* What is needed *
Repeat, line for line, the entries below from the first line to the line containing "Im Grunde ist", counting both ends.

* Data in this exercise *
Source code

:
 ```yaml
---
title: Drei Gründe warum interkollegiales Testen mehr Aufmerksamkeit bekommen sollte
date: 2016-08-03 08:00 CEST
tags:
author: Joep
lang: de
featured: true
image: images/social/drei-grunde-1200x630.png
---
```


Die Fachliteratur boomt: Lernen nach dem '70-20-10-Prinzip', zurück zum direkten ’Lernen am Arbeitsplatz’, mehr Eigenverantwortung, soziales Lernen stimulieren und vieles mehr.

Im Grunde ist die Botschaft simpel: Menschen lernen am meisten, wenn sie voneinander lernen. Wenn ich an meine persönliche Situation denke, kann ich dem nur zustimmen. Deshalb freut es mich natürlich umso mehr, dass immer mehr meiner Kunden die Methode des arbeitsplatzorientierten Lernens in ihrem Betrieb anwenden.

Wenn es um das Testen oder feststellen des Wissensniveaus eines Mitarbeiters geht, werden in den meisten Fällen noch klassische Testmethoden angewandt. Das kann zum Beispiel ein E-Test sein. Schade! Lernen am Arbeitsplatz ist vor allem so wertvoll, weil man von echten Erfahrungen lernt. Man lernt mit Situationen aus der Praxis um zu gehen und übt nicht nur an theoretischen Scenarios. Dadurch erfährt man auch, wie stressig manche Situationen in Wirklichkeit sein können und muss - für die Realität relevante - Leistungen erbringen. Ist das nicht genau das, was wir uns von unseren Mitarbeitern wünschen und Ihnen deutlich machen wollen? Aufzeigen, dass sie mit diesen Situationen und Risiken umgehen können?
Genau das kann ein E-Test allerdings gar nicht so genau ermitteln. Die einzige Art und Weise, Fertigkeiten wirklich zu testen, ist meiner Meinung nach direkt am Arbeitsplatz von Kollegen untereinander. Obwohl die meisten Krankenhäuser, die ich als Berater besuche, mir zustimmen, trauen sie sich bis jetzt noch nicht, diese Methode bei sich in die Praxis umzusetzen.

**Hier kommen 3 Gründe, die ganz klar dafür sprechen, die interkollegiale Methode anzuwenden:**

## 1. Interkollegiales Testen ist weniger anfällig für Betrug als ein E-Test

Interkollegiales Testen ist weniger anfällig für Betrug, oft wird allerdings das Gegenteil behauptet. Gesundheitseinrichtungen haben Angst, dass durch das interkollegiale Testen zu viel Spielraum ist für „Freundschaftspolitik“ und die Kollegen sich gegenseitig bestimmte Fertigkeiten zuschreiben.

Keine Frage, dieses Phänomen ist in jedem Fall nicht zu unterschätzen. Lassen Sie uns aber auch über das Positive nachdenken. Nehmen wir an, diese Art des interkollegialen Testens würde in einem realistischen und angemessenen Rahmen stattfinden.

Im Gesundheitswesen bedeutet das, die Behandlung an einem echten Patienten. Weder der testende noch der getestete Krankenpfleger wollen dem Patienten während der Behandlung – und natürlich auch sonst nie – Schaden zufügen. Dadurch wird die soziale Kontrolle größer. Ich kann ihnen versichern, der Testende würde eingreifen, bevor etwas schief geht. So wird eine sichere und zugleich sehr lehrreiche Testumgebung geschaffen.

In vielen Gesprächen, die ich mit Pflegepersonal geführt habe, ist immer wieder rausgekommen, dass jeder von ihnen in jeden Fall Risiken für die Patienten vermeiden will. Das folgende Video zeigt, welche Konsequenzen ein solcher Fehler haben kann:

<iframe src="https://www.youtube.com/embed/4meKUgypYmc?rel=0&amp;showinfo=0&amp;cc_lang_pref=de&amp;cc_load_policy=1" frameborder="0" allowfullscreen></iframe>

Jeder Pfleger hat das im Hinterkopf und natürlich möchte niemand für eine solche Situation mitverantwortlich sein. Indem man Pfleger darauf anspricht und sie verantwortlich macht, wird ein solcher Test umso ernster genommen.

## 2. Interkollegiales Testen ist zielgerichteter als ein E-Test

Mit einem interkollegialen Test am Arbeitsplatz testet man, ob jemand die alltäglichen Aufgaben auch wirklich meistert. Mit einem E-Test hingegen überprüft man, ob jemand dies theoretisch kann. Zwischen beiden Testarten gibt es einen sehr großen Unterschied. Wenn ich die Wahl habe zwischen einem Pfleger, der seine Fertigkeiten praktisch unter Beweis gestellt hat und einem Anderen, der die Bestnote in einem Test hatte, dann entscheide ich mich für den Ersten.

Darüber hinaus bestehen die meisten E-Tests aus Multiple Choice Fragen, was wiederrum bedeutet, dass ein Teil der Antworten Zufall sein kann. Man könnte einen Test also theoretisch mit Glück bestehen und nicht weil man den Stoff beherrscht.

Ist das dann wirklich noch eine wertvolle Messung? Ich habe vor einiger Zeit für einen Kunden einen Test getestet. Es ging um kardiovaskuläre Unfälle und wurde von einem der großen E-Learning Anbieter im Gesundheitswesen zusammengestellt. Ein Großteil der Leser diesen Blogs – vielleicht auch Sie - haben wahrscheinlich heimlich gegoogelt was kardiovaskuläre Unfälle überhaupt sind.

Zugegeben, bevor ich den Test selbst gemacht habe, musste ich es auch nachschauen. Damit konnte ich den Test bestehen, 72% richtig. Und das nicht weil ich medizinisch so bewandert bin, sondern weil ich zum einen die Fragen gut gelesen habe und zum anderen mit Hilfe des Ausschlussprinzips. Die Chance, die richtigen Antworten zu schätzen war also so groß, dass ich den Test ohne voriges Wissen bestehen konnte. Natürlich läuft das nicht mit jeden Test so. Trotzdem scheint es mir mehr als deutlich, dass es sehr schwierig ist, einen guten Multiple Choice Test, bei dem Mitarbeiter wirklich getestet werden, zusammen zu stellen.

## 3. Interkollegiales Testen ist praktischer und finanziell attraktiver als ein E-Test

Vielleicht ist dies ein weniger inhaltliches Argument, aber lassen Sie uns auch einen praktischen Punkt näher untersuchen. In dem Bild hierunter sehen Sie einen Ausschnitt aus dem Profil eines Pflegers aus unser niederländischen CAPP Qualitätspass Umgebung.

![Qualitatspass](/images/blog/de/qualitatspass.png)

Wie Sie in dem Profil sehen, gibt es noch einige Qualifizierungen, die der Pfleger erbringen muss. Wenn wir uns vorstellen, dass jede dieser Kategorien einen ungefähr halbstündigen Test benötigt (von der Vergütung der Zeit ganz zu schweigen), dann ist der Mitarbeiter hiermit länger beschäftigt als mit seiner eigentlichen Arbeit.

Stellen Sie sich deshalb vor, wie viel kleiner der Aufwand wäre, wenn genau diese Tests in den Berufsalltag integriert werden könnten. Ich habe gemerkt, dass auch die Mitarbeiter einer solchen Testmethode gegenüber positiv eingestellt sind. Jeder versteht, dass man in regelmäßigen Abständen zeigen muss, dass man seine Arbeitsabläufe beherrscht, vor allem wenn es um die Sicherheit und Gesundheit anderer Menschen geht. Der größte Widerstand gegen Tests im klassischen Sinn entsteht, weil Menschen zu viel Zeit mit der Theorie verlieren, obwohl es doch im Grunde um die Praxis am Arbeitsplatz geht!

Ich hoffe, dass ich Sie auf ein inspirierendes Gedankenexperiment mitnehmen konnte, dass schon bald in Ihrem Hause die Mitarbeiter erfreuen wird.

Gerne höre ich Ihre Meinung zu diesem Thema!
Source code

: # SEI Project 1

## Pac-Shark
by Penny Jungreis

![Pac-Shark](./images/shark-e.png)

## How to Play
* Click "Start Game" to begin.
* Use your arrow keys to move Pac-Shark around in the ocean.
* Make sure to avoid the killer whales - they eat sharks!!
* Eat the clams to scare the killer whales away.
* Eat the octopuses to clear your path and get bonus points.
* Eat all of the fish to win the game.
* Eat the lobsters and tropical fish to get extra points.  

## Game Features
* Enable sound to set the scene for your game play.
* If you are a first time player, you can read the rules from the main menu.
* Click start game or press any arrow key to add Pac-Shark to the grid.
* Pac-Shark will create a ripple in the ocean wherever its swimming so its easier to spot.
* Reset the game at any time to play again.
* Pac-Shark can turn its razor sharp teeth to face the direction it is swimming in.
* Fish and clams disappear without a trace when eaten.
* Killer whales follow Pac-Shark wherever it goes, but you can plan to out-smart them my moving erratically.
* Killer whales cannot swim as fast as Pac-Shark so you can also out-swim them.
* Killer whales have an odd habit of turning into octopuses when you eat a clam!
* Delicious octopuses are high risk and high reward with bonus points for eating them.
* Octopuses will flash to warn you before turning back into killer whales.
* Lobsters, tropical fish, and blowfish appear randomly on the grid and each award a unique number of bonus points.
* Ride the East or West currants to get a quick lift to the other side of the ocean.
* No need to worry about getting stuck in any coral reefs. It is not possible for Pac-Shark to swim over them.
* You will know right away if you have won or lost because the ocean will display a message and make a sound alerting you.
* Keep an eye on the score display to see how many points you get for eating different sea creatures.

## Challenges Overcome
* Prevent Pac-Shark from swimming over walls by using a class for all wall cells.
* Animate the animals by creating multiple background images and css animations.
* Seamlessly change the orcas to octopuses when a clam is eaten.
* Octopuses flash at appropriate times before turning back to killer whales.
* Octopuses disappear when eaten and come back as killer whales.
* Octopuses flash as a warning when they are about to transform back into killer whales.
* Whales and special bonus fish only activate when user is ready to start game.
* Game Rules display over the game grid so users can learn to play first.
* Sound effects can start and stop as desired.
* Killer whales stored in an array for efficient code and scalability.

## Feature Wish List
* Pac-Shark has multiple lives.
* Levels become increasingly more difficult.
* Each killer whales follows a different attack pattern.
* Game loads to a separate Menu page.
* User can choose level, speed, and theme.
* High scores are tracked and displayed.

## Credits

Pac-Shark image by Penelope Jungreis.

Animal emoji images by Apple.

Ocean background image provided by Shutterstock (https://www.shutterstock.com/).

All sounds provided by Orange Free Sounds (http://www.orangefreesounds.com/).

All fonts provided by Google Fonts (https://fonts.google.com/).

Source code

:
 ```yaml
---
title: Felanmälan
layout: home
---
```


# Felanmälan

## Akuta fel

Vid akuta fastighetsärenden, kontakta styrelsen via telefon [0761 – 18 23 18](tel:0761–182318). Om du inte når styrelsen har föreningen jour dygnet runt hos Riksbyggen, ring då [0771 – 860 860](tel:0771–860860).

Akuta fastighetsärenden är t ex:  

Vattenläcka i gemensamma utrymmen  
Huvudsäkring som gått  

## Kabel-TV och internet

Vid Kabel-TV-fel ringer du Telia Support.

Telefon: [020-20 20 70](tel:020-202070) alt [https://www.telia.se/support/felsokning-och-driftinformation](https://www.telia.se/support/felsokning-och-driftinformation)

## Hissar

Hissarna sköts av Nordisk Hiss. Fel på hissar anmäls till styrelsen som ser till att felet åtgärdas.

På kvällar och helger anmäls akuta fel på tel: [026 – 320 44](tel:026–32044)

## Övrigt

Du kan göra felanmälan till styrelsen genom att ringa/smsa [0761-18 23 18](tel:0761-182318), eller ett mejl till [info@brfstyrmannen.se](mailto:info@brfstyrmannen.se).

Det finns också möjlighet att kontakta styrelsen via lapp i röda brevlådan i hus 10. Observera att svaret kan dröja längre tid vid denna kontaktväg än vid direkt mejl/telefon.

* Answer to this task *
Source code

:
 ```yaml
---
title: Drei Gründe warum interkollegiales Testen mehr Aufmerksamkeit bekommen sollte
date: 2016-08-03 08:00 CEST
tags:
author: Joep
lang: de
featured: true
image: images/social/drei-grunde-1200x630.png
---
```


Die Fachliteratur boomt: Lernen nach dem '70-20-10-Prinzip', zurück zum direkten ’Lernen am Arbeitsplatz’, mehr Eigenverantwortung, soziales Lernen stimulieren und vieles mehr.

Im Grunde ist die Botschaft simpel: Menschen lernen am meisten, wenn sie voneinander lernen. Wenn ich an meine persönliche Situation denke, kann ich dem nur zustimmen. Deshalb freut es mich natürlich umso mehr, dass immer mehr meiner Kunden die Methode des arbeitsplatzorientierten Lernens in ihrem Betrieb anwenden.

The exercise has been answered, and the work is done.